Plaintiff argues that Allstate, acting through King, misrepresented that its insured was alive and that the case would be settled upon receipt of certain doctor’s reports and other medical records. We find no merit to Plaintiff’s claim that King led Plaintiff’s attorney to believe Traphagen was alive. The second amended complaint alleged, in fact, that Plaintiff’s attorney advised King of Traphagen’s death. Although King may have advised Plaintiff’s attorney where Traphagen lived prior to the initial complaint being filed, no inference can be drawn that King knew of and knowingly concealed Traphagen’s death at that time. Moreover, there is no affirmative obligation imposed upon an insurance company to monitor the status of its insured and notify claimants of the insured’s death (Vaughn v. Speaker, 126 Ill. 2d 150, 533 N.E.2d 885). Nor do we believe that King made any statements above and beyond typical negotiation which were calculated to lull Plaintiff or her attorney into a false sense of security that the case would be settled. In Vaughn, the court stated that an insurance company’s concession of liability and payments made during the negotiation process may create a reasonable belief on the part of a plaintiff that a claim will be settled. None of these factors, however, are present in this case. The $7,000 check directed to Plaintiff’s attorney and subsequently rejected was nothing more than a settlement offer. It was not a concession of liability nor was it an interim payment. Simple negotiation between a claimant and an insurance company does not work to estop the insurance company from insisting upon strict statutory requirements. Dickirson v. Pacific Mutual Life Insurance Co. (1925), 319 Ill. 311.
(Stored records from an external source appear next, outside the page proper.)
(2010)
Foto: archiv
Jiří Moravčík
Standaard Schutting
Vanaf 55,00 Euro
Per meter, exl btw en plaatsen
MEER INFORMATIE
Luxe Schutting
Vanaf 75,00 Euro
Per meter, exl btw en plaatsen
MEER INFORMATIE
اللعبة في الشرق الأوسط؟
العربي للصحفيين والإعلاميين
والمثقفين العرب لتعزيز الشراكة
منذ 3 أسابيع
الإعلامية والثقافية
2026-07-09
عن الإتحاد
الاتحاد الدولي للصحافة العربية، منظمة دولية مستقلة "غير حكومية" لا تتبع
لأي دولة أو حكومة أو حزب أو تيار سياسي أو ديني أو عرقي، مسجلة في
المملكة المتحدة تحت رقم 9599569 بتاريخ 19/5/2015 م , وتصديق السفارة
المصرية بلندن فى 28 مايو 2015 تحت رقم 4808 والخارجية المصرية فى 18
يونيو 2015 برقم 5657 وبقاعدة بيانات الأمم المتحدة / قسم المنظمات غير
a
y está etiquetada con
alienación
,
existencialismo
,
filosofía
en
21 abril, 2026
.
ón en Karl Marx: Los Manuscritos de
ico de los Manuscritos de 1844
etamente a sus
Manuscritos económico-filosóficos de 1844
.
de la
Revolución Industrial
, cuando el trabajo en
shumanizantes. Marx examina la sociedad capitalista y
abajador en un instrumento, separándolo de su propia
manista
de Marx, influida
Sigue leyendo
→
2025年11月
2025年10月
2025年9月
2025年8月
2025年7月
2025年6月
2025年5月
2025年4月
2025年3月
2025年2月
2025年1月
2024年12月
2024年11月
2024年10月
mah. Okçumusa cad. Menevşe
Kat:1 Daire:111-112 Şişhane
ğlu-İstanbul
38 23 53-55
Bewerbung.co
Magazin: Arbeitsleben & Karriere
In short, assuming all of the allegations contained within plaintiff’s second amended complaint and attached affidavit are true, there is nothing to indicate that Defendant is estopped from asserting the statute of limitations as a bar to Plaintiff’s claim. The decision of the trial court is therefore affirmed.

Affirmed.

HEIPLE, J., concurs.






Concurrence Opinion

JUSTICE STOUDER,

specially concurring:

While I agree with the majority and find Vaughn v. Speaker (1988), 126 Ill. 2d 150, 533 N.E.2d 885, conclusive on the issue presented, I write separately to express my concerns with the outcome. Either by statute or otherwise, plaintiffs in McCammant’s position should be afforded some form of relief from the normal operations of the statute of limitations. In our mobile society, more often than not plaintiffs and defendants do not live in the same community. Hence, plaintiffs are unlikely to hear of a defendant’s death. Also, since the insurance company is the real party in interest in these actions, if the action is filed wdthin the statute of limitations, the insurance company’s knowledge should be attributable to the executors of the decedents’ estate. In this type of case, neither the plaintiff nor his attorney has any reasonable or practical way of monitoring the defendant’s life or death. Consequently, the application of the statute of limitations, as in this case, produces an unfair result without any benefit to the legal system.